FSF3704 Error Correcting Codes 7.5 credits
This course has been discontinued.
Last planned examination: Spring 2021
Decision to discontinue this course:
No information inserted
Content and learning outcomes
Course contents
Basics in error correcting. Properties of linear codes. Shannon's theorem on the existence of good codes.
Weight distribution of the dual of a binary linear code, group characters and codes, the theorems of Macwilliams, Krawtchouk polynomials.
Perfect codes, the Golay codes and the Mathieu groups. Some elementary facts of finite geometry, codes and their related designs. Hadamard codes.
Overview of some classical constructions of error correcting codes: BCH-codes, Reed-Solomon codes, Reed-Muller codes, Quadratic-residue codes. Combining constructions of codes.
Association schemes, the Hamming scheme and the Johnson scheme. Codes in graphs.
Intended learning outcomes
The goal is to give some insight in the theory of error correcting codes.

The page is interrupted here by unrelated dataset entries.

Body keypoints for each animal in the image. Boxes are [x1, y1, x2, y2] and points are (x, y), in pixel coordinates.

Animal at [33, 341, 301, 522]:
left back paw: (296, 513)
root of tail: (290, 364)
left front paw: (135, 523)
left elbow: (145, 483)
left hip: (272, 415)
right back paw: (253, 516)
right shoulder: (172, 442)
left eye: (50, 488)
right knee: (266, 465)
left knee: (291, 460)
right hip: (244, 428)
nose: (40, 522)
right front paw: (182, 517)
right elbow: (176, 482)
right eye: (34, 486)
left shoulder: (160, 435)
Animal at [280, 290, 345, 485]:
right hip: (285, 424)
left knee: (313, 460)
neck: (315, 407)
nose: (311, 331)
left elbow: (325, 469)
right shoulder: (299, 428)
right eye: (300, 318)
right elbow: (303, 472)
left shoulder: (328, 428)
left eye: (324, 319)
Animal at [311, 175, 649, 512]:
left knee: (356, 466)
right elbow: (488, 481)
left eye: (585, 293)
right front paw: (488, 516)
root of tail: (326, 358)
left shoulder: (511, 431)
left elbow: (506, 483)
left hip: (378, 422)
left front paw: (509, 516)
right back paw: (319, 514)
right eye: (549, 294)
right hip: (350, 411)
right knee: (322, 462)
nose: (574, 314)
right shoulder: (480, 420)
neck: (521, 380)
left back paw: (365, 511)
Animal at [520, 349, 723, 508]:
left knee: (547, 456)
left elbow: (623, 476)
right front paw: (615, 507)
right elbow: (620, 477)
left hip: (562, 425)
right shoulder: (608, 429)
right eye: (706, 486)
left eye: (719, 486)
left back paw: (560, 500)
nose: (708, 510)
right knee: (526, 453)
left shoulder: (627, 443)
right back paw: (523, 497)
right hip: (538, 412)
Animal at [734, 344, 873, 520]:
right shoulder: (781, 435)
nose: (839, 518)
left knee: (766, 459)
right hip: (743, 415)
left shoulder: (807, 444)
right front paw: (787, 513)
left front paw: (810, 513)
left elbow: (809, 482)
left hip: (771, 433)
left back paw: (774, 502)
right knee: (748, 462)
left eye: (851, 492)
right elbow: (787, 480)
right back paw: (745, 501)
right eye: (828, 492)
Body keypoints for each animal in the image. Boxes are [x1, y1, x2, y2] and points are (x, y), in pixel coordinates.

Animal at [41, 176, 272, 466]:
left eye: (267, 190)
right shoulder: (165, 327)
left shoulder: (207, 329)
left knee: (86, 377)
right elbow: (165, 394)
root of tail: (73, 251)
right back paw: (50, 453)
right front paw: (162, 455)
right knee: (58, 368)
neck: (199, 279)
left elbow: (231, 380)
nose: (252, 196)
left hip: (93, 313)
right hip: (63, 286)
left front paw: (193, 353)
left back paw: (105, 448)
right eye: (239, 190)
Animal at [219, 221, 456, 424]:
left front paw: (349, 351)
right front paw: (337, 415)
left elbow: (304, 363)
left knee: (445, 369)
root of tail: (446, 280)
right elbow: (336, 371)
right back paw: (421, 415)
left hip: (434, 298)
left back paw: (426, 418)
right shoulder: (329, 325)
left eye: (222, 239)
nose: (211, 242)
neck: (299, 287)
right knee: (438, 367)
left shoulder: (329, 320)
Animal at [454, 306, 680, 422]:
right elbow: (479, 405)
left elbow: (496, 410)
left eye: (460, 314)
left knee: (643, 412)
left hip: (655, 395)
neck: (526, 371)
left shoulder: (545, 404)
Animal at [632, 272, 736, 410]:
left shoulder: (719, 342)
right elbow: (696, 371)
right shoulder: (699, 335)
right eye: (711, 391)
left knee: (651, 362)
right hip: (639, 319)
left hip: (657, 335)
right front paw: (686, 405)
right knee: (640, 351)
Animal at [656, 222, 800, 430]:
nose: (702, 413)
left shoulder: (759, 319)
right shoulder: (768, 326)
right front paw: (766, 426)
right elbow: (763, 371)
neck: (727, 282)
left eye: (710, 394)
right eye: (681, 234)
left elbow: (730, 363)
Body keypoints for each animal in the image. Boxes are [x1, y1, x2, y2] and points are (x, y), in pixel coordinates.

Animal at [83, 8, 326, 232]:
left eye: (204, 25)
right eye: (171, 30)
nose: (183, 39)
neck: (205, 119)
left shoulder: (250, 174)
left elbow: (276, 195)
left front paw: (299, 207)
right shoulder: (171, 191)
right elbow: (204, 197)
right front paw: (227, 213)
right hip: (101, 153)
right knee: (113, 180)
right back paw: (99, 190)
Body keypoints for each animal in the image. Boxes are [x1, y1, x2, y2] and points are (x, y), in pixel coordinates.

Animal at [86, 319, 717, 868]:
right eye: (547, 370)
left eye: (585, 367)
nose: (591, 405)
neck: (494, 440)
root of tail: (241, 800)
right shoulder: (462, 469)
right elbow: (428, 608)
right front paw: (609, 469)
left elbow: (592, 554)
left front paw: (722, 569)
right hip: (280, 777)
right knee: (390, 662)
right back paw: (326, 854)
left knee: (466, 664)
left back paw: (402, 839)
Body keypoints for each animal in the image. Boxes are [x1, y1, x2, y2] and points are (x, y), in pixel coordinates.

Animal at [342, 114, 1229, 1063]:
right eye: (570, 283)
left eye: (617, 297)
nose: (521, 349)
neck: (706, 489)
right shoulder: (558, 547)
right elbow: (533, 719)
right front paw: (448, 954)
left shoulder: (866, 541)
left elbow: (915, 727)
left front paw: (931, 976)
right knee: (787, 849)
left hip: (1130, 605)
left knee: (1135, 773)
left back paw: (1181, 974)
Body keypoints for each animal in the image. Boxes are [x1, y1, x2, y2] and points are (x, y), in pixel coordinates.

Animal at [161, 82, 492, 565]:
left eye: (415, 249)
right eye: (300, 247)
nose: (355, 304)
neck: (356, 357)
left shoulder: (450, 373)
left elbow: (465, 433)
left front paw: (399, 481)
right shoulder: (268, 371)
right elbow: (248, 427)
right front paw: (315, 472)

In particular, the goal is that the student shall learn some classical constructions of good e-error correcting codes and to learn some classical results in coding theory as for example the Macwilliams identities for linear and nonlinear e-error correcting codes.
Literature and preparations
Specific prerequisites
Courses in Linear Algebra, Elementary Combinatorics and Elementary Algebra.
Recommended prerequisites
Equipment
Literature
F .J. Macwilliams, N.J .A. Sloane, "The Theory of Error-Correcting Codes", North-Holland Mathematical Library.
Examination and completion
If the course is discontinued, students may request to be examined during the following two academic years.
Grading scale
Examination
Based on recommendation from KTH’s coordinator for disabilities, the examiner will decide how to adapt an examination for students with documented disability.
The examiner may apply another examination format when re-examining individual students.
Lectures given by the student on the subjects included in the course, (or a selection of relevant subjects related to the course syllabus), alternatively home assignments together with an oral exam.
Other requirements for final grade
Passed oral presentation or examination.
Opportunity to complete the requirements via supplementary examination
Opportunity to raise an approved grade via renewed examination
Examiner
Ethical approach
- All members of a group are responsible for the group's work.
- In any assessment, every student shall honestly disclose any help received and sources used.
- In an oral assessment, every student shall be able to present and answer questions about the entire assignment and solution.